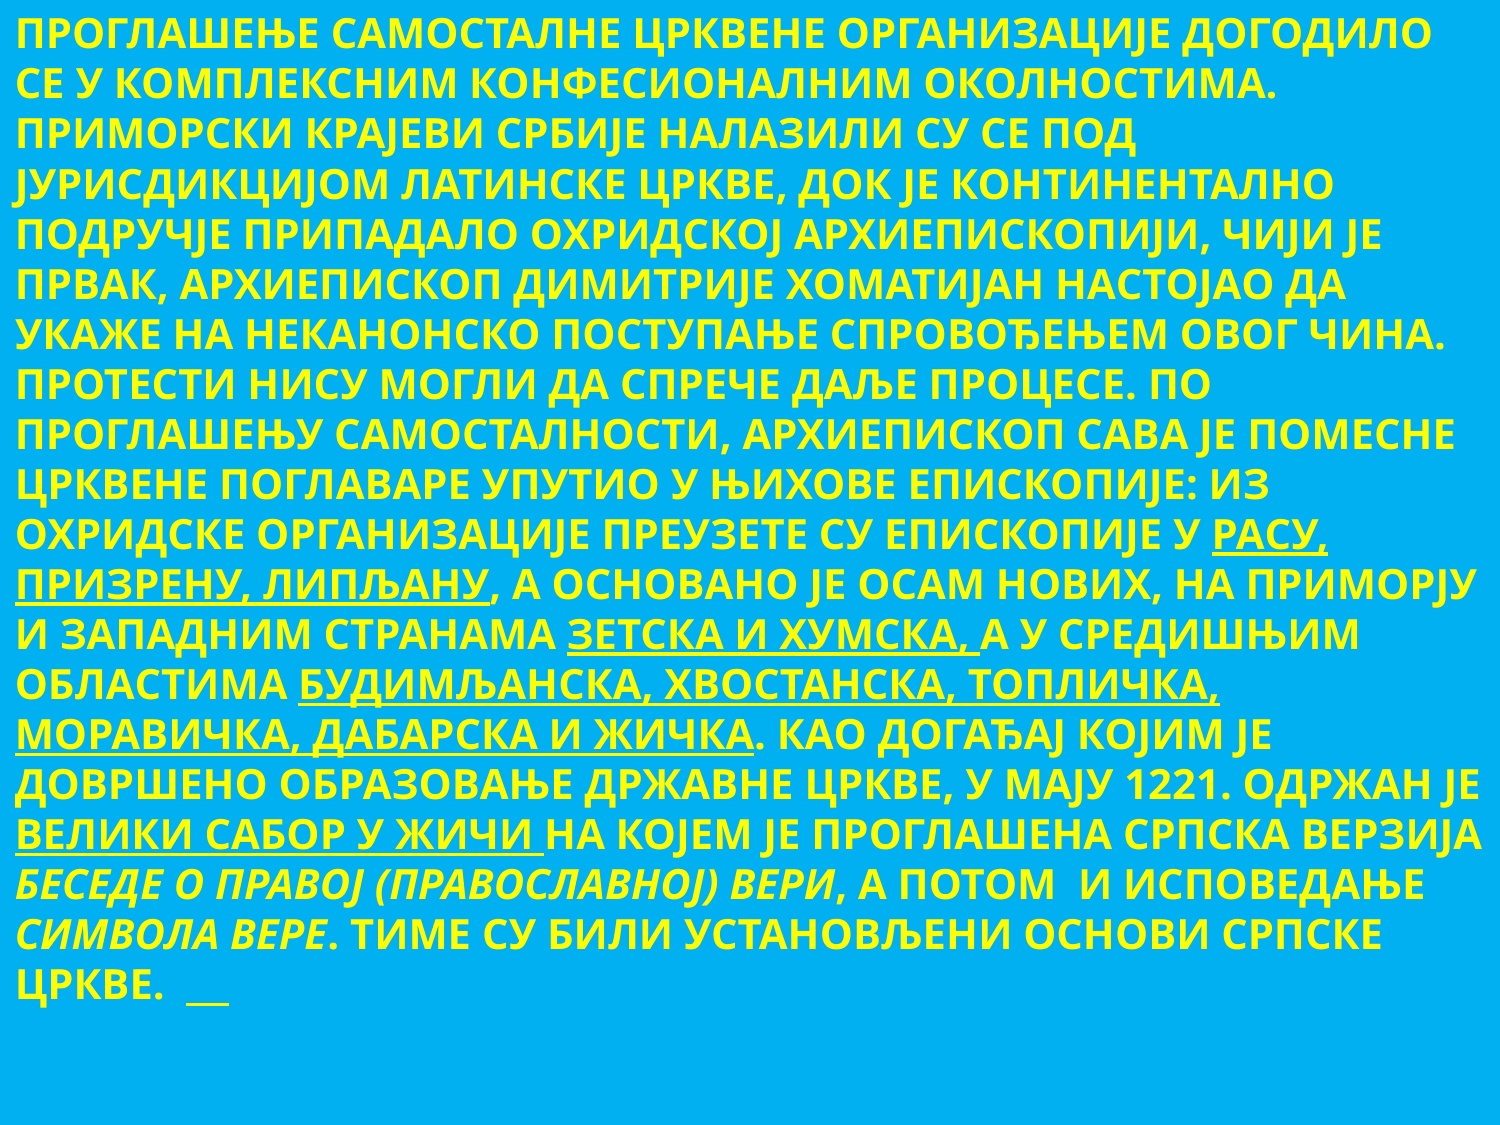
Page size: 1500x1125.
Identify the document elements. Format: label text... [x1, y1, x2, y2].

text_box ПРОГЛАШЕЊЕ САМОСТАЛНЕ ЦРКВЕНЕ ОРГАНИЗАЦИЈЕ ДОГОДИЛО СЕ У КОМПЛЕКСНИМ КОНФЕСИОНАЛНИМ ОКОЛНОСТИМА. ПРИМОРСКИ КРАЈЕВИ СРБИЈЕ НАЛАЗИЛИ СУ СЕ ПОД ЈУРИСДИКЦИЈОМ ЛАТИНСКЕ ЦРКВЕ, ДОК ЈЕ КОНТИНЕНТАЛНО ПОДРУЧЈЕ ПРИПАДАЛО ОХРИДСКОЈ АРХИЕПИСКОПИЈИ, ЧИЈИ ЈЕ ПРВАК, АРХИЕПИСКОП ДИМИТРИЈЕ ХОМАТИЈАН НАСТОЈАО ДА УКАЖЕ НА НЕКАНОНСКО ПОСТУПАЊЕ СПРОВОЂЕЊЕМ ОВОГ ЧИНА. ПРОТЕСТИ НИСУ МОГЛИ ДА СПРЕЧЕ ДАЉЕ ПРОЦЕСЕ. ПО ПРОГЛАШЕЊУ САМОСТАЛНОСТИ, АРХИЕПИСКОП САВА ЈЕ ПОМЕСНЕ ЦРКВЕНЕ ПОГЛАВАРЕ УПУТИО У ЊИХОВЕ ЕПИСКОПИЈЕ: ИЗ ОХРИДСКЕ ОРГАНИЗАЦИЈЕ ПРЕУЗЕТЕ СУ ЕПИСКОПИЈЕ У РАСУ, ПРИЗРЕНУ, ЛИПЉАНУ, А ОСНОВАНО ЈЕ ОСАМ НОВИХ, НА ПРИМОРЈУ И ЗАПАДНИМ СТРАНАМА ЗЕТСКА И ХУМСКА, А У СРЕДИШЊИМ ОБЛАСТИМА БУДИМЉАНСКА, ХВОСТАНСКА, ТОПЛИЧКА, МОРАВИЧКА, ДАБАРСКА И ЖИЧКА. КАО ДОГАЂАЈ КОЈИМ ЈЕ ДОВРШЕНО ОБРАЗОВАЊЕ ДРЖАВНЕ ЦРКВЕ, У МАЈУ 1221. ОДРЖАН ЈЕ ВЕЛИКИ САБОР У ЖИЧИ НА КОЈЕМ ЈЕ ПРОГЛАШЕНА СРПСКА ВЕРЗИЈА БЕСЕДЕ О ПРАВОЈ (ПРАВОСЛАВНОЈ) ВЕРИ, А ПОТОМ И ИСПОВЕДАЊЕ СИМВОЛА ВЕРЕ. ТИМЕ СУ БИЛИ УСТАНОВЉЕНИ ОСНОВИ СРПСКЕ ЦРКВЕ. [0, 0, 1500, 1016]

---

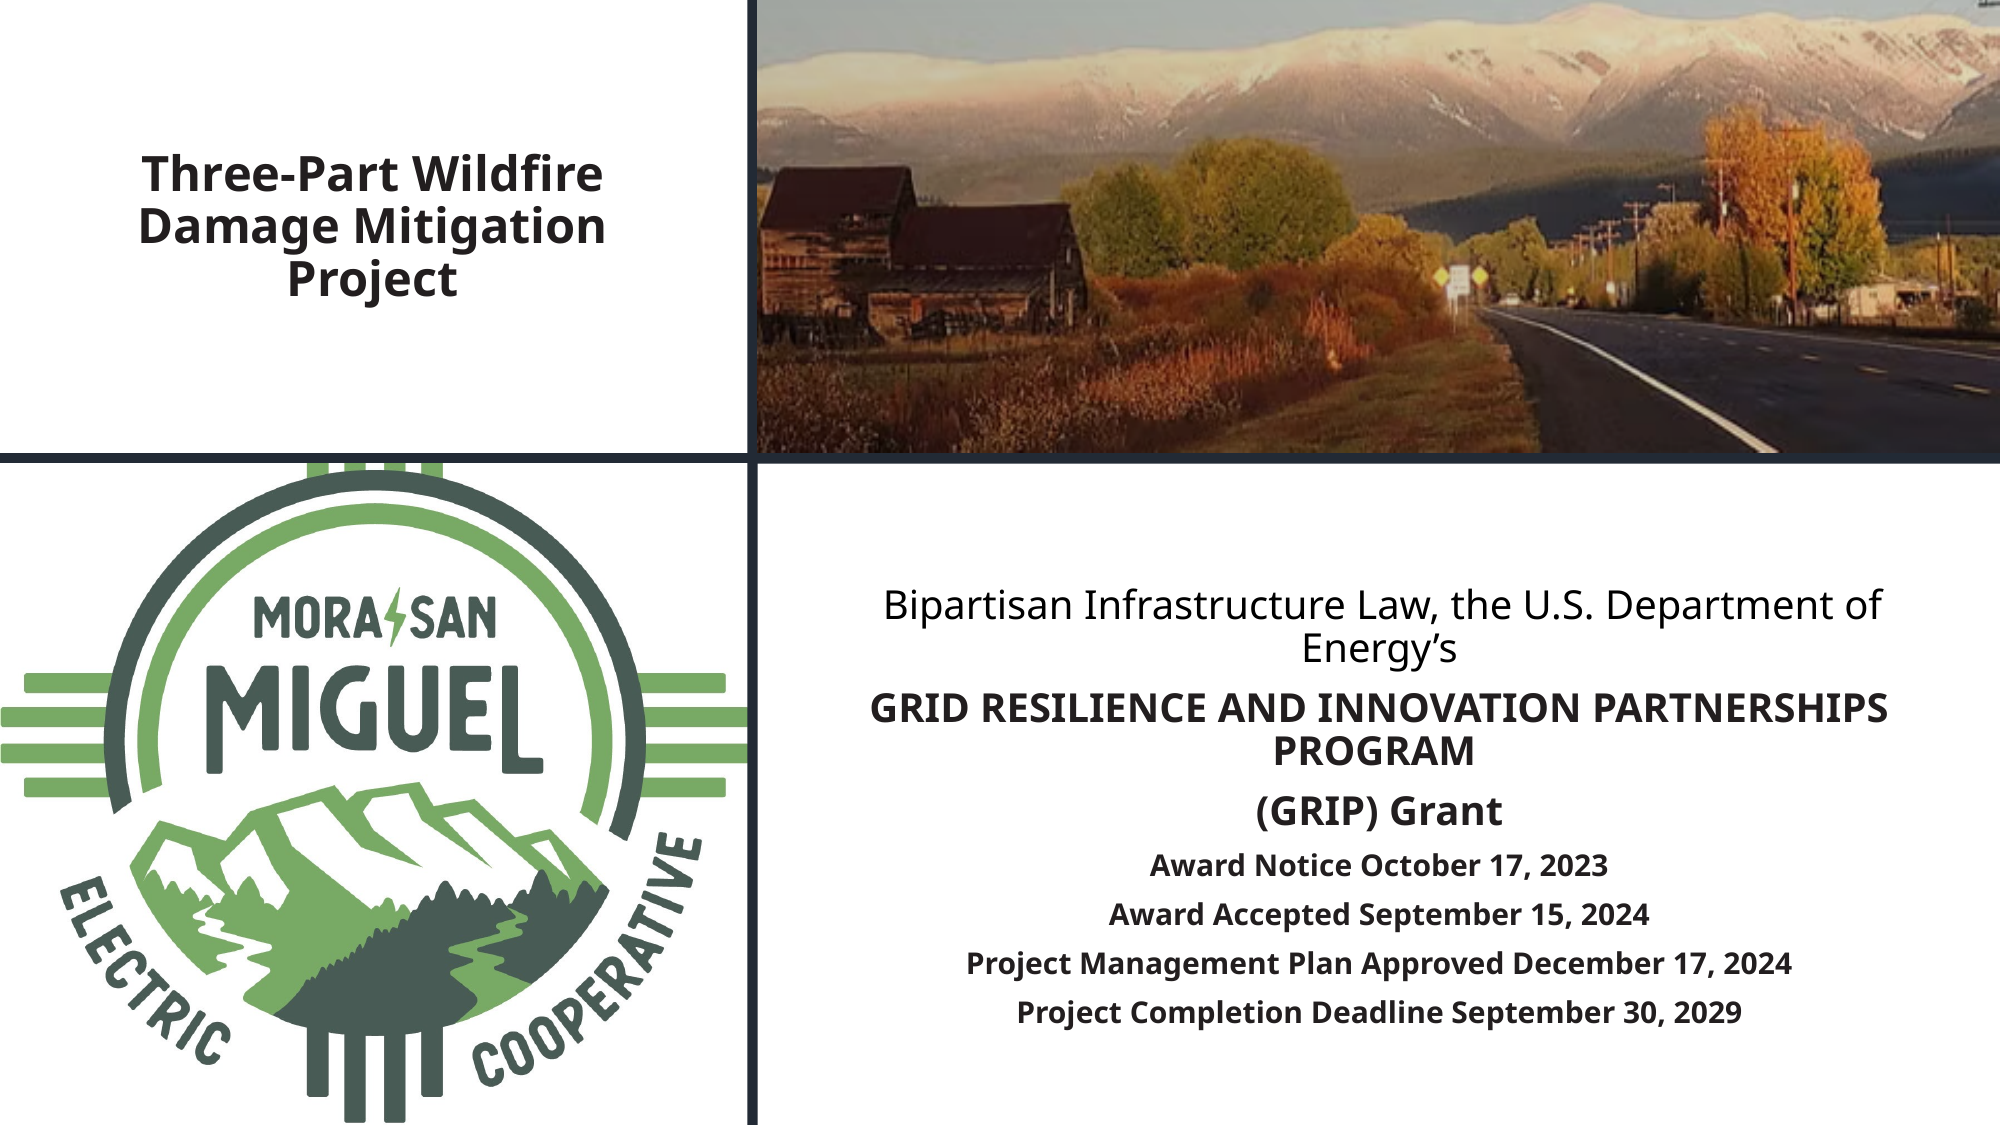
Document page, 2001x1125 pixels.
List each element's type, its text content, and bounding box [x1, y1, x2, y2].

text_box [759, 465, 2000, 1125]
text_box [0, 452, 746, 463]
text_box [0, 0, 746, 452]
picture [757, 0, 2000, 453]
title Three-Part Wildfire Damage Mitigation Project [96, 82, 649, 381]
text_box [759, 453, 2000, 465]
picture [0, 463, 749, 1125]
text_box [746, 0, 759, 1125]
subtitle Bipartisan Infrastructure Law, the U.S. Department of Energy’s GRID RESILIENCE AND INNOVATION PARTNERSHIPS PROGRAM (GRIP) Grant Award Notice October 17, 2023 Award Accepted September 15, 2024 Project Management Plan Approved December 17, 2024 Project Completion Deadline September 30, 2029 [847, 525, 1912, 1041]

--

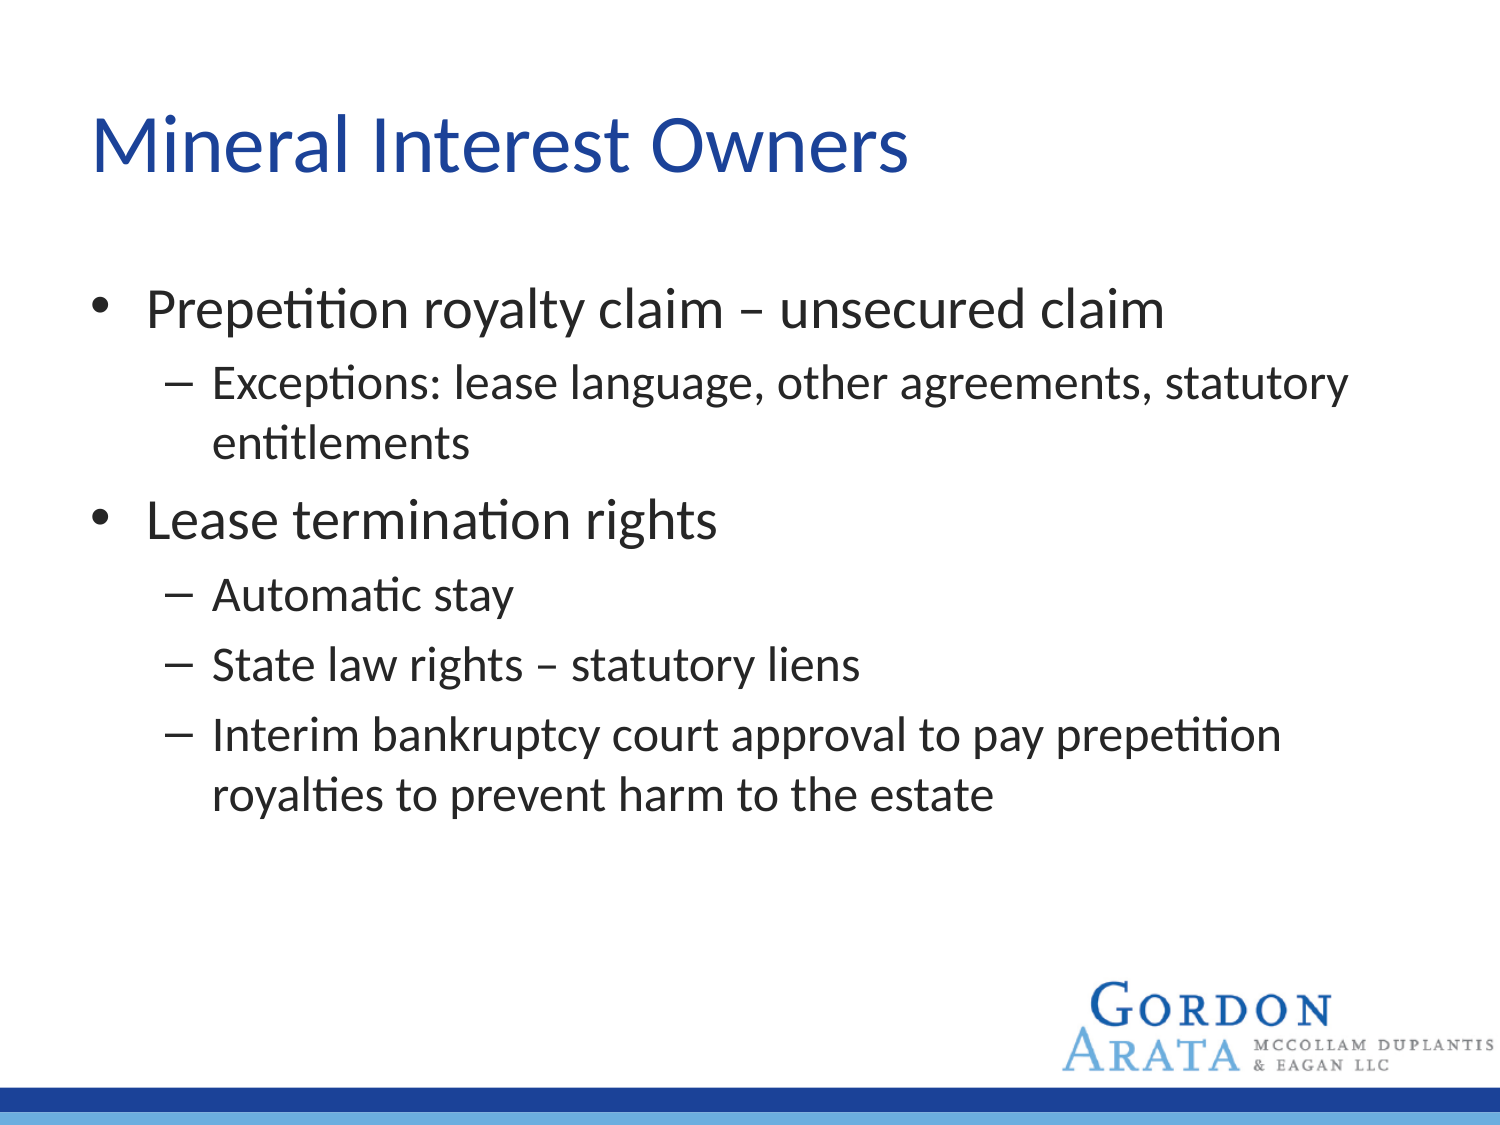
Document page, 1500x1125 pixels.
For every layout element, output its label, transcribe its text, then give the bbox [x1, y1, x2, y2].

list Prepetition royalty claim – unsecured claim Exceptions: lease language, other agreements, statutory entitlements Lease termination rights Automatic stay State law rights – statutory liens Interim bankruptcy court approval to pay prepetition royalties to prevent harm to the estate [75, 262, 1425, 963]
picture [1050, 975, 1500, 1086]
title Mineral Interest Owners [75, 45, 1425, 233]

Problem to solve:
Search the listing above for "pixels" and copy every line that holds it.

Result:
Document page, 2001x1125 pixels.
Document page, 1500x1125 pixels.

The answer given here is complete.